In the first part I want to mention the lack of freedom of expression. No matter what you do, you can’t speak about feeling bad, at least in public. A man is supposed to take care of the family no matter what. It’s a completely binary thing. You either are a bad father (meaning that you express any negative thoughts publicly) or you are a good father (if you keep your worries to yourself and never open your mouth). Society has advanced enough that it’s ok for a mother to say that she’s tired or is feeling down or downright depressed. This is fair and ok, after all, this is healthy.

The same does not apply to fathers. It’s ok to sigh and say “Wow, I have not slept in three nights. Man, I’m tired.” However if you say, “Wow, I have not slept for three nights, because I keep worrying whether we can make the next payment of the mortgage and I worry constantly about work. For the last three months I have spend either working in the office or at home and I don’t think most of the people I once held dear even remember me.” NO you cannot say that. This would make you a bitch whiner who is not a man and as such not suited for a father. It actually goes beyond this. This is where evolution comes into play. It’s not ok to say this at home, at work, at the doctor’s office.

It’s not that I personally feel all these negative things. But what I gather from observing the environment is what makes me argue the point of part one. It’s quite obvious really. The age-old “stop whining and be a man” argument applies to being a father more than to anything else. It’s hard to point the finger who is to blame because it seems to be an evolutionary thing, so I wont even try.

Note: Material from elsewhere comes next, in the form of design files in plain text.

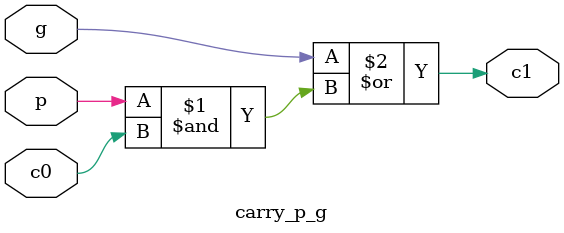
<source format=v>
`timescale 1ns / 1ps


module carry_p_g(
input p,g,c0,
output c1
    );
     assign c1=g|(p&c0);
endmodule

</source>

Nevertheless, it’s good for others to understand this the easy way. For me, since I have always bit naively thought that being a man is not such a binary thing, it has taken a while to realize this. It’s really that easy. Never speak negatively of fatherhood, mothers, children, family or anything related to these. Don’t believe in equality or that anyone would understand your pain. In the end, you are always alone with that since you can’t fight evolution. If you are lucky enough to have friends with whom you can talk freely, they will listen and understand, but the problem is that they can’t do anything about it. Talking may help, but so may the realization that this one is something that you just need to take and be happy about it. Even if you are not. Or then there’s the other side of the coin. You don’t take it - and then you need to face the music.